Indeed, the objections to THE WELL expressed in 1928 in editorials, court decisions, and other official commentary, articulate the six maxims of the contagion model of homosexuality that pro-family activists continue to advance to this day and that continue to inform a wide range of policy choices and judicial decisions. First and foremost of these maxims is that homosexuality is a freely chosen vice, not a valid medical or scientific category. Accordingly, homosexuals can not excuse their behavior by claiming that they are "born that way." Second, homosexuals prey on innocent victims. This is especially dangerous because "normally sexed" individuals, particularly children or young adults, are very easily lured into experimenting with homosexual practices, thereby accounting for homosexuality's contagious quality. Third, homosexuals have no shame and insist on flaunting their depravity in public. Fourth, the demands of homosexuals extend beyond mere tolerance. Fifth, this a battle to the end for the future of society. Lastly, because homosexuality can so easily infect normal people, particularly children, any public image of homosexuality that is not negative, (including simply the presence of an openly gay individual, such as an assistant scout master or a teacher), sends a dangerous message that must be forbidden, silenced, and repressed.

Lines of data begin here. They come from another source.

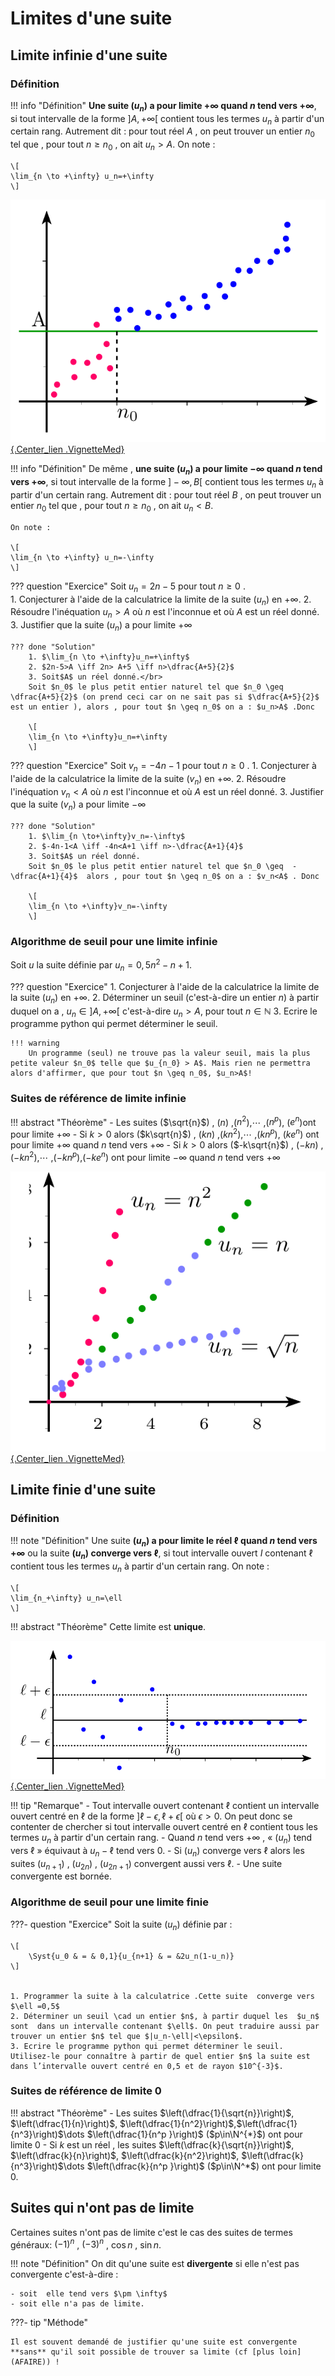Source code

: # Limites d'une suite

## Limite infinie d'une suite

### Définition

!!! info "Définition"
	**Une suite $(u_n)$ a pour limite $+\infty$ quand $n$ tend vers $+\infty$**, si tout intervalle de la forme $]A,+\infty[$<!--]--> contient tous les termes $u_n$ à partir d'un certain rang.
	Autrement dit : pour tout réel $A$ , on peut trouver un entier $n_0$ tel que , pour tout $n \geq n_0$ , on ait $u_n>A$.	
	On note : 
	
	\[
	\lim_{n \to +\infty} u_n=+\infty
	\]

[![Suite qui a une limite infinie](./Image/Cours_001.png){.Center_lien .VignetteMed}](./Image/Cours_001.png)


!!! info "Définition"
	De même , **une suite $(u_n)$ a pour limite $-\infty$ quand $n$ tend vers $+\infty$**, si tout intervalle de la forme $]-\infty,B[$<!--]--> contient tous les termes $u_n$ à partir d'un certain rang. 
	Autrement dit : pour tout réel $B$ , on peut trouver un entier $n_0$ tel que , pour tout $n \geq n_0$ , on ait $u_n<B$.
	

	On note : 
	
	\[
	\lim_{n \to +\infty} u_n=-\infty
	\]

??? question "Exercice"
	Soit $u_n=2n-5$ pour tout $n \geq 0$ .	
	1. Conjecturer à l'aide de la calculatrice la limite de la suite $(u_n)$ en $+\infty$.
	2. Résoudre l'inéquation $u_n>A$ où $n$ est l'inconnue et où $A$ est un réel donné.
	3. Justifier que la suite ($u_n$)  a pour limite $+\infty$ 
	
	??? done "Solution"
		1. $\lim_{n \to +\infty}u_n=+\infty$
		2. $2n-5>A \iff 2n> A+5 \iff n>\dfrac{A+5}{2}$
		3. Soit$A$ un réel donné.</br>
		Soit $n_0$ le plus petit entier naturel tel que $n_0 \geq  \dfrac{A+5}{2}$ (on prend ceci car on ne sait pas si $\dfrac{A+5}{2}$ est un entier ), alors , pour tout $n \geq n_0$ on a : $u_n>A$ .Donc 
		
		\[
		\lim_{n \to +\infty}u_n=+\infty
		\]

??? question "Exercice"
	Soit $v_n=-4n-1$ pour tout $n\geq 0$ .
	1. Conjecturer à l'aide de la calculatrice la limite de la suite $(v_n)$ en $+\infty$.
	2. Résoudre l'inéquation $v_n<A$ où $n$ est l'inconnue et où $A$ est un réel donné.
	3. Justifier que la suite ($v_n$)  a pour limite $-\infty$ 
	
	??? done "Solution"
		1. $\lim_{n \to+\infty}v_n=-\infty$
		2. $-4n-1<A \iff -4n<A+1 \iff n>-\dfrac{A+1}{4}$
		3. Soit$A$ un réel donné.
		Soit $n_0$ le plus petit entier naturel tel que $n_0 \geq  -\dfrac{A+1}{4}$  alors , pour tout $n \geq n_0$ on a : $v_n<A$ . Donc 
		
		\[
		\lim_{n \to +\infty}v_n=-\infty
		\]


### Algorithme de seuil pour une limite infinie

Soit $u$ la suite définie par $u_n =0,5n^2-n+1$.

??? question "Exercice"
	1. Conjecturer à l'aide de la calculatrice la limite de la suite $(u_n)$ en $+\infty$.
	2. Déterminer un seuil (c'est-à-dire un entier $n$) à partir duquel on a , $u_n\in ]A,+\infty[$<!--]-->  c'est-à-dire $u_n > A$, pour tout $n \in \mathbb{N}$
	3. Ecrire le programme python qui permet déterminer le seuil.

	!!! warning
		Un programme (seul) ne trouve pas la valeur seuil, mais la plus petite valeur $n_0$ telle que $u_{n_0} > A$. Mais rien ne permettra alors d'affirmer, que pour tout $n \geq n_0$, $u_n>A$!


### Suites de référence de limite infinie

!!! abstract "Théorème"
	- Les suites ($\sqrt{n}$) , ($n$) ,($n^2$),$\cdots$ ,($n^p$), ($e^n$)ont pour limite $+\infty$
	- Si $k>0$ alors  ($k\sqrt{n}$) , ($kn$) ,($kn^2$),$\cdots$ ,($kn^p$), ($ke^n$) ont pour limite $+\infty$ quand $n$ tend vers $+\infty$
	- Si $k >0$ alors  ($-k\sqrt{n}$) , ($-kn$) ,($-kn^2$),$\cdots$ ,($-kn^p$),($-ke^n$)   ont pour limite $-\infty$ quand $n$ tend vers $+\infty$


[![Suites de référence qui a une limite infinie](./Image/Cours_002.png){.Center_lien .VignetteMed}](./Image/Cours_002.png)

## Limite finie d'une suite

### Définition

!!! note "Définition"
	Une suite **$(u_n)$ a pour limite le  réel $\ell$  quand $n$ tend vers $+\infty$** ou la suite **$(u_n)$ converge vers $\ell$**, si tout intervalle ouvert $I$ contenant $\ell$  contient tous les termes  $u_n$ à partir d'un certain rang.
	On note : 
	
	\[
	\lim_{n_+\infty} u_n=\ell
	\]

!!! abstract "Théorème"
	Cette limite est **unique**.


[![Suites qui a une limite finie](./Image/Cours_003.png){.Center_lien .VignetteMed}](./Image/Cours_003.png)


!!! tip "Remarque"
	- Tout intervalle ouvert contenant $\ell$ contient un intervalle ouvert centré en $\ell$ de la forme $]\ell-\epsilon,\ell+\epsilon[$<!--]--> où $\epsilon>0$. On peut donc se contenter de chercher si tout intervalle ouvert centré en $\ell$  contient tous les termes  $u_n$ à partir d'un certain rang.
	- Quand $n$ tend vers $+\infty$ , &laquo; ($u_n$) tend vers $\ell$ &raquo; équivaut à $u_n-\ell$ tend vers 0.
	- Si $(u_n)$ converge vers $\ell$ alors les suites $(u_{n+1})$ , ($u_{2n}$) , ($u_{2n+1}$) convergent aussi vers $\ell$.
	- Une suite convergente est bornée.

### Algorithme de seuil pour une limite finie 

???- question "Exercice"
	Soit la suite ($u_n$) définie par : 

	\[
		\Syst{u_0 & = & 0,1}{u_{n+1} & = &2u_n(1-u_n)}
	\]


	1. Programmer la suite à la calculatrice .Cette suite  converge vers $\ell =0,5$ 
	2. Déterminer un seuil \cad un entier $n$, à partir duquel les  $u_n$ sont  dans un intervalle contenant $\ell$. On peut traduire aussi par trouver un entier $n$ tel que $|u_n-\ell|<\epsilon$.
	3. Ecrire le programme python qui permet déterminer le seuil. Utilisez-le pour connaître à partir de quel entier $n$ la suite est dans l’intervalle ouvert centré en 0,5 et de rayon $10^{-3}$.


### Suites de référence de limite 0

!!! abstract "Théorème"
	- Les suites $\left(\dfrac{1}{\sqrt{n}}\right)$, $\left(\dfrac{1}{n}\right)$, $\left(\dfrac{1}{n^2}\right)$,$\left(\dfrac{1}{n^3}\right)$\dots $\left(\dfrac{1}{n^p }\right)$ ($p\in\N^{*}$) ont pour limite 0
	- Si $k$ est un réel , les suites $\left(\dfrac{k}{\sqrt{n}}\right)$, $\left(\dfrac{k}{n}\right)$, $\left(\dfrac{k}{n^2}\right)$, $\left(\dfrac{k}{n^3}\right)$\dots $\left(\dfrac{k}{n^p }\right)$ ($p\in\N^*$) ont pour limite 0.

## Suites qui n'ont pas de limite

Certaines suites n'ont pas de limite c'est le cas des suites de termes généraux: $(-1)^n$ , $(-3)^n$ , $\cos n$ , $\sin n$.

!!! note "Définition"
	On dit qu'une suite est **divergente** si elle n'est pas convergente c'est-à-dire : 
	
	- soit  elle tend vers $\pm \infty$
	- soit elle n'a pas de limite.


???- tip "Méthode"

	Il est souvent demandé de justifier qu'une suite est convergente **sans** qu'il soit possible de trouver sa limite (cf [plus loin](AFAIRE)) !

Today, obscenity laws no longer stop the publication of lesbian romance novels, but state-mandated or enforced spheres of silence continue in numerous areas and play an important role in the on-going regulation of same-sex desire. These areas are not merely remnants of intolerance left over from a less enlightened time. They are hotly contested political sites where opposing understandings of homosexuality vie for supremacy.